L’Italia
cede i suoi gioielli industriali. Adistanza di pochi giorni l'inserto "Economia" del Corriere della Sera
torna, ancora a firma di Ferruccio De Bortoli, sul deficit industriale
dell'Italia portando in rilievo il caso "Magneti Marelli" precisando:
"Magneti Marelli non è più italiana
da quando FCA, non ancora Stellantis, la cedette sventuratamente (ma non per i
propri azionisti) alla nipponica Calsonic Kansel Holding" (operazione nella quale
non fu usata la golden power e che la FCA). Anche
la multinazionale della componentistica dell'auto non è più giapponese da
quando è controllata dal fondo americano KKR, lo stesso che avrà la maggioranza
dellerete di telecomunicazioni una volta scissa da Tim". E si precisa: "La
scelta miope di rinunciare alla difesa dei componenti: rimangono Brembo per i freni
e Pirelli per le gomme". Si
è così rinunciato a costruire un grande gruppo della componentistica che
avrebbe potuto intervenire su di una particolarità non irrilevante nel processo
di transizione ecologica per non dipendere dal motore endotermico e porre
settori industriali in grado di essere competitivi nella sfida dell'auto
elettrica (che, ricorda ancora De Bortoli, "ha sempre bisogno di pneumatici e freni"). Analoghe
situazioni di "estraniamento produttivo" si sono ormai registrate in
altri settori strategici dalle telecomunicazioni alla siderurgia soltanto per
fare alcuni esempi. Senza timore di annoiare e nella certezza di non essere fraintesi
come sovranisti-nazionalisti torniamo allora su alcuni punti già toccati in
passato: si è creata una situazione di evidente
scalabilità e debolezza, a dimostrazione di una ormai storica incapacità di programmazione
dell'intervento pubblico in economia e di assenza di politica industriale (che
coinvolge anche l'Europa).L'opposizione e il
sindacato non possono rimanere ingabbiati in questa dimensione strategicamente inesistente,
tutta rivolta all’autoconservazione del politico, schiacciata dall’emergenza
dell’immediato. Serve un colpo d’ala nella progettualità e nell’intervento
del pubblico sui nodi strategici, serve affermare la forza del movimento dei
lavoratori da proiettare in avanti, non basta evocare un indefinito “green” e
un imperscrutabile “digitale” in un Paese al centro della contesa europea e che
accusa da tempo limiti enormi dal punto di vista della politica industriale
soprattutto sul delicatissimo terreno dell'innovazione nei settori strategici.

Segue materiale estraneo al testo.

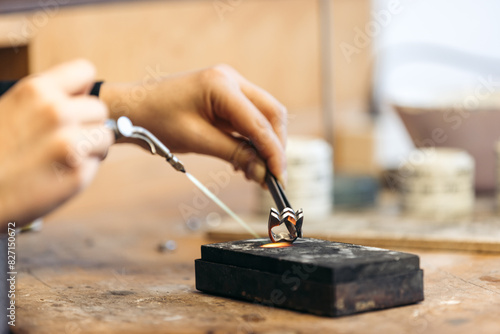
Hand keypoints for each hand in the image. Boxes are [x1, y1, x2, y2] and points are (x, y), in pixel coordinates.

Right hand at [0, 59, 112, 227]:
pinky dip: (83, 170)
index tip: (75, 106)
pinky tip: (58, 175)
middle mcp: (56, 112)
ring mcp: (69, 144)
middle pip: (99, 109)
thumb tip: (84, 94)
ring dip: (91, 147)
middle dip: (87, 123)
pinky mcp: (78, 174)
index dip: (82, 91)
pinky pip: (96, 164)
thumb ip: (46, 99)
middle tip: (65, 140)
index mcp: (36, 91)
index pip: (85, 71)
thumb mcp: (10, 109)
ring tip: (64, 157)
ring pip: (105, 136)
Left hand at [101, 65, 286, 184]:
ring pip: (264, 116)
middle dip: (276, 146)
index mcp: (222, 85)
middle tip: (273, 177)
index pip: (261, 123)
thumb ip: (234, 154)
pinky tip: (245, 160)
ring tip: (258, 172)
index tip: (279, 178)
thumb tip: (262, 173)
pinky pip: (249, 119)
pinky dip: (252, 140)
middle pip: (272, 114)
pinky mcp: (226, 97)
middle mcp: (231, 80)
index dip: (274, 153)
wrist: (131, 108)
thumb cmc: (156, 120)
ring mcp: (230, 86)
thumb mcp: (196, 140)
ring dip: (265, 144)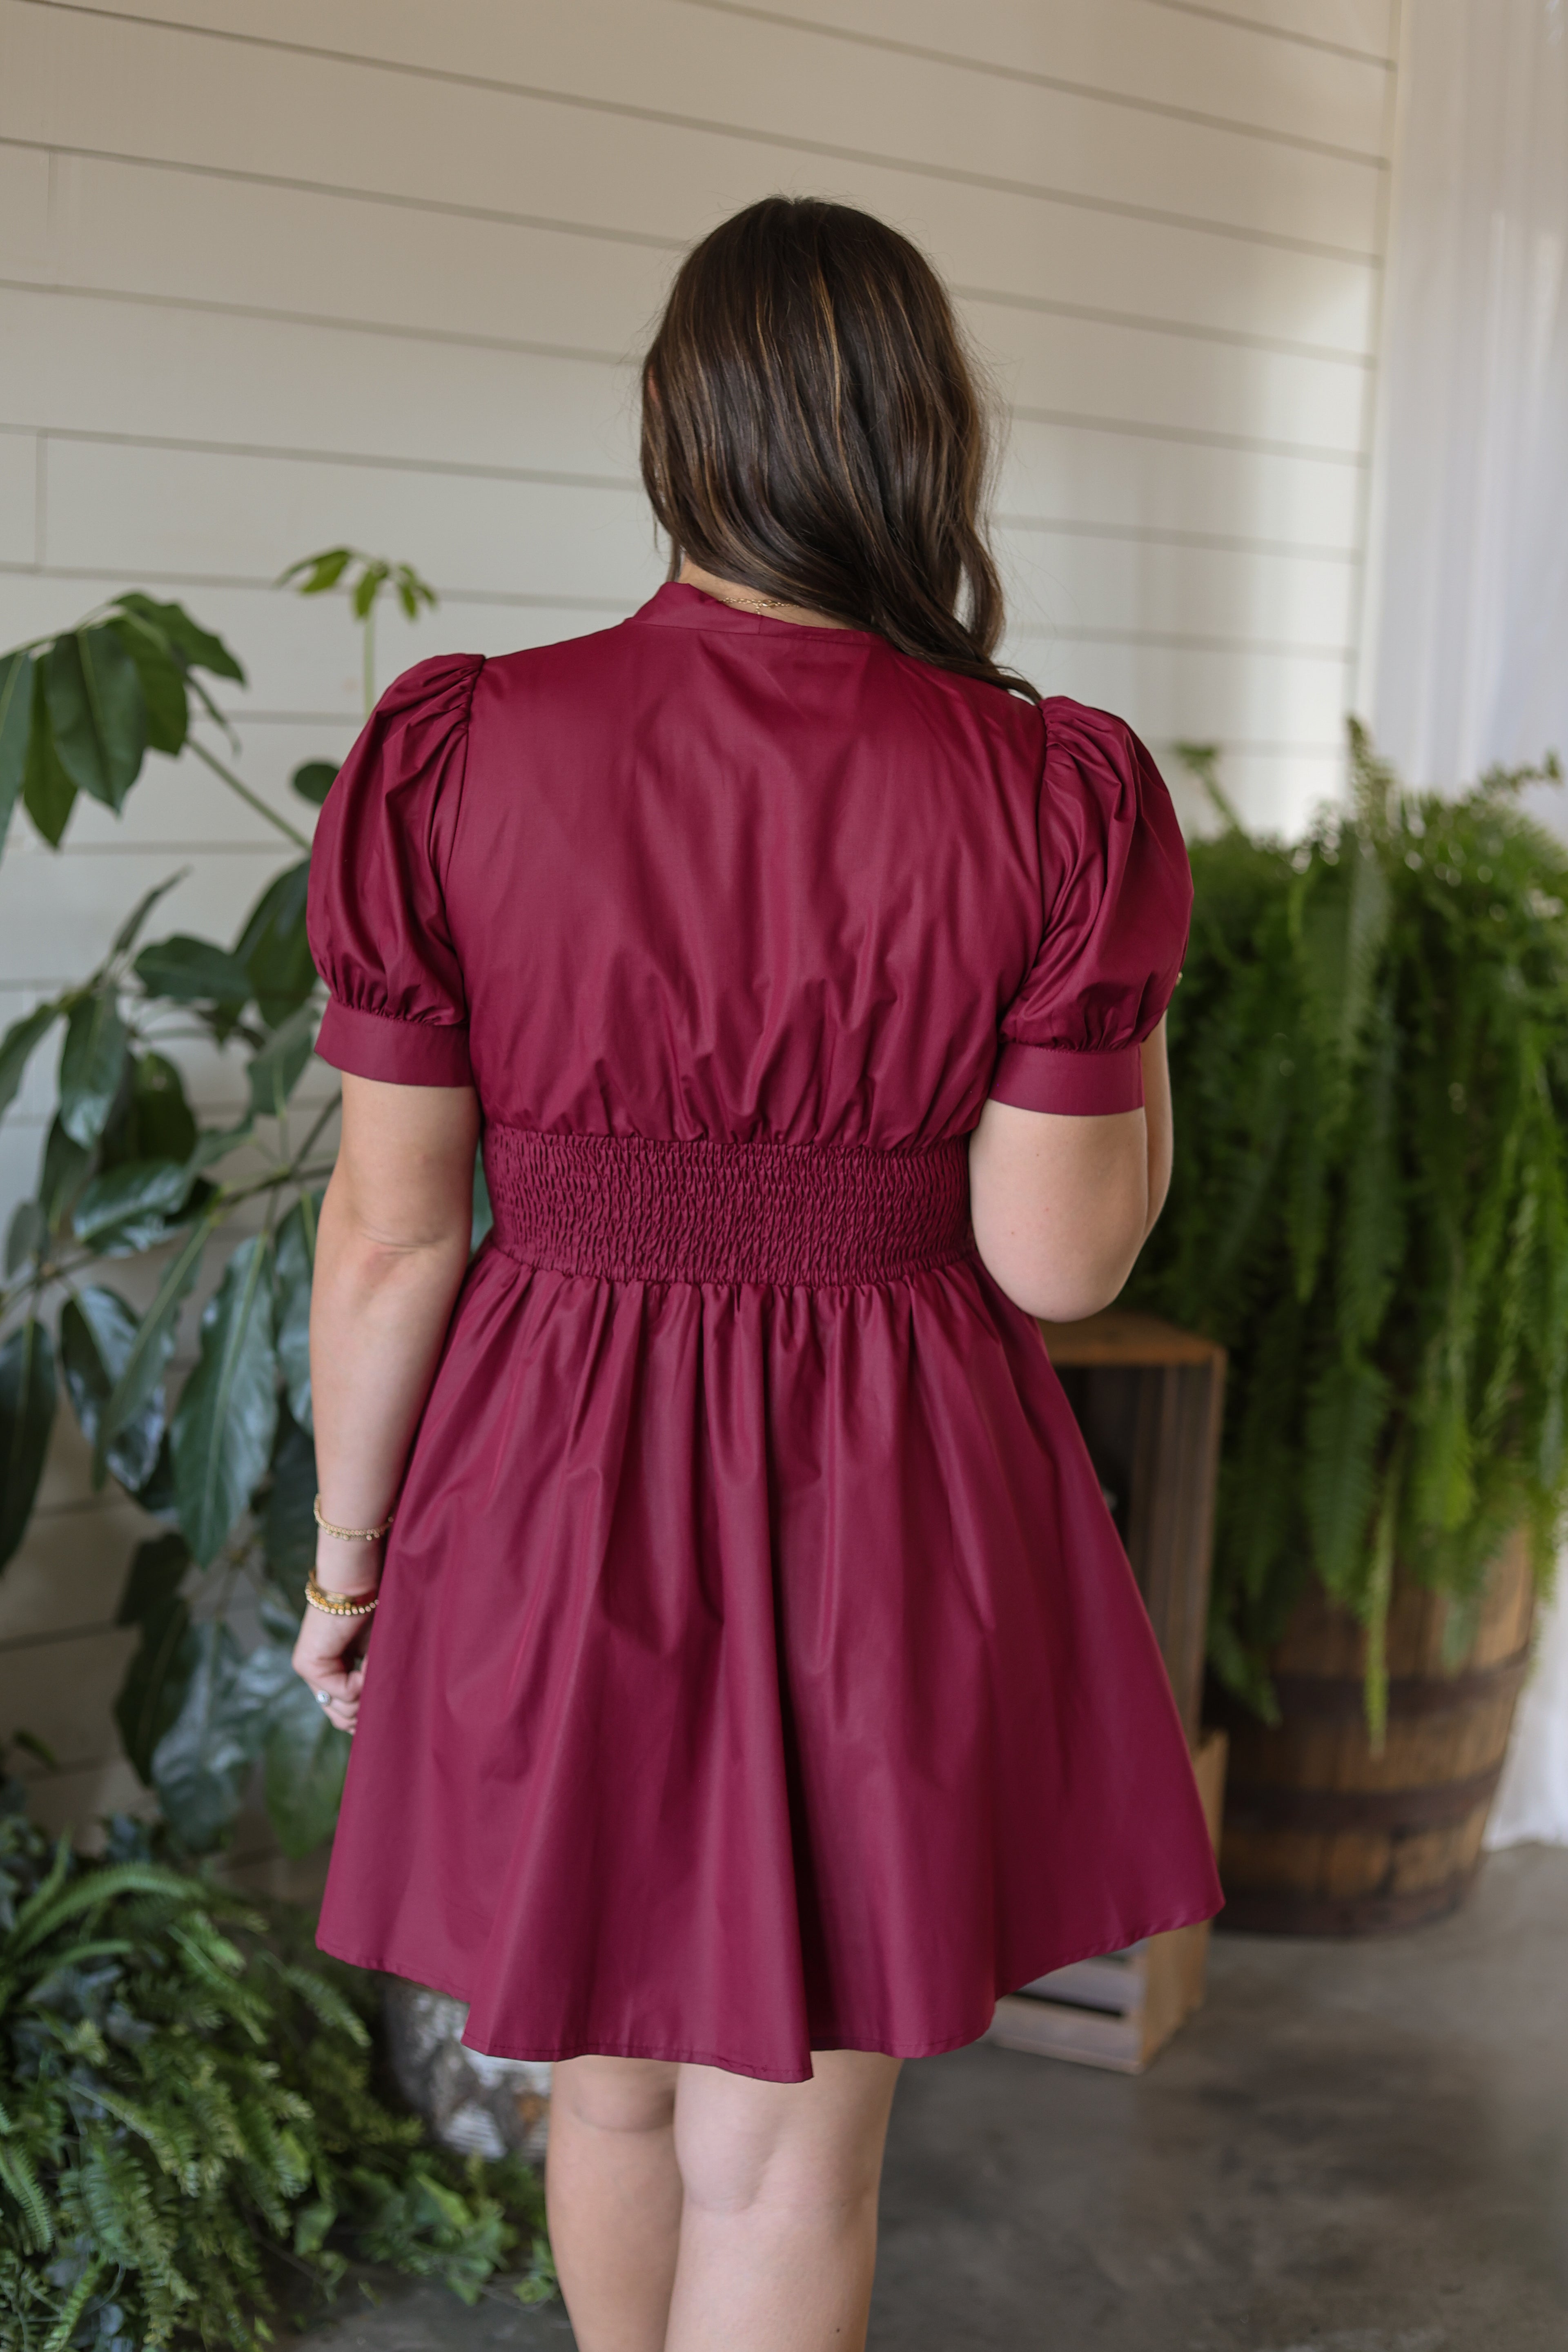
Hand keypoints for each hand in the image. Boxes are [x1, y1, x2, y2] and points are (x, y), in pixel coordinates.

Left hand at [291, 1591, 373, 1733]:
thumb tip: (378, 1718)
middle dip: (367, 1710)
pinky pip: (344, 1692)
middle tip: (384, 1687)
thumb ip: (371, 1684)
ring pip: (343, 1711)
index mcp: (332, 1672)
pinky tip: (370, 1658)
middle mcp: (316, 1676)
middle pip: (341, 1719)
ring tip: (377, 1664)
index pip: (342, 1713)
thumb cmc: (374, 1608)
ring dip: (369, 1692)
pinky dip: (365, 1680)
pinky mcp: (308, 1665)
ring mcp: (309, 1672)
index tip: (386, 1704)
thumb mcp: (376, 1656)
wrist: (358, 1581)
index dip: (365, 1716)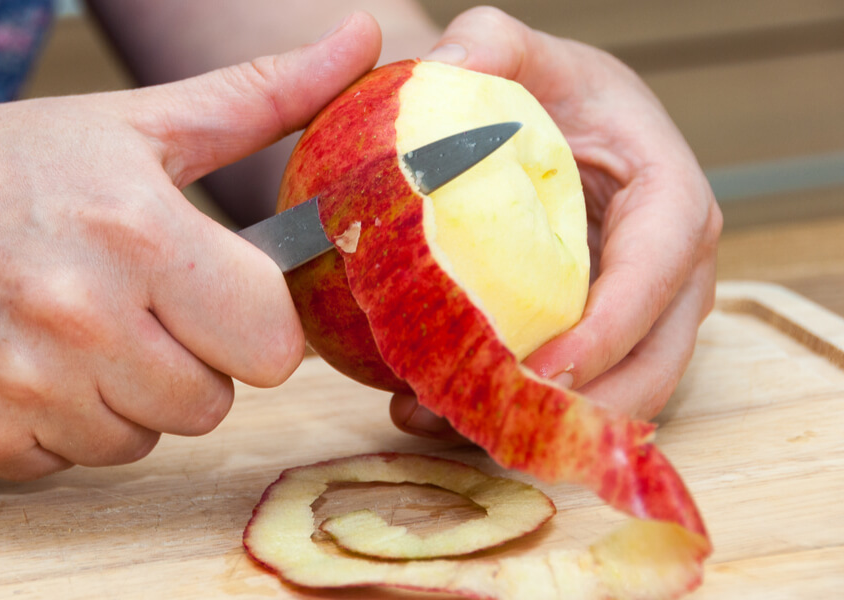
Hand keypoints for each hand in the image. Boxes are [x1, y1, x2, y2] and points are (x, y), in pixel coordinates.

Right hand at [0, 13, 380, 478]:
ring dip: (121, 397)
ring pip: (142, 439)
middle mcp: (81, 317)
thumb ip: (260, 98)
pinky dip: (58, 426)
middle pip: (212, 404)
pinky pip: (71, 464)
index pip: (272, 345)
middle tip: (129, 308)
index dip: (250, 324)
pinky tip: (22, 364)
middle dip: (187, 363)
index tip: (212, 297)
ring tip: (67, 330)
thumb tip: (363, 43)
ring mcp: (24, 388)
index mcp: (137, 233)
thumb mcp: (129, 124)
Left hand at [391, 7, 721, 438]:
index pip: (659, 269)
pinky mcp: (599, 343)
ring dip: (533, 427)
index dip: (612, 327)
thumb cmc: (543, 89)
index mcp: (670, 197)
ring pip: (611, 397)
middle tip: (482, 418)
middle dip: (577, 407)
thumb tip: (445, 69)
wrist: (541, 123)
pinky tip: (425, 412)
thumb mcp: (518, 51)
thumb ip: (487, 42)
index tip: (547, 367)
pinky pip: (570, 395)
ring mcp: (640, 316)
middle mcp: (672, 271)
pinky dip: (510, 416)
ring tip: (430, 419)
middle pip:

Limiti del resto non affrontati neppure nella "possibile"(?)
occasione fornita dal PNRR al riguardo della quale il discorso andrebbe
affrontato in sede opportuna ma che non può essere sottovalutato o peggio
dimenticato. PNRR il cui utilizzo appare ormai orientato in senso di
raccolta di consenso elettorale in pieno appoggio al concetto di potere che
alberga nell'attuale destra di governo.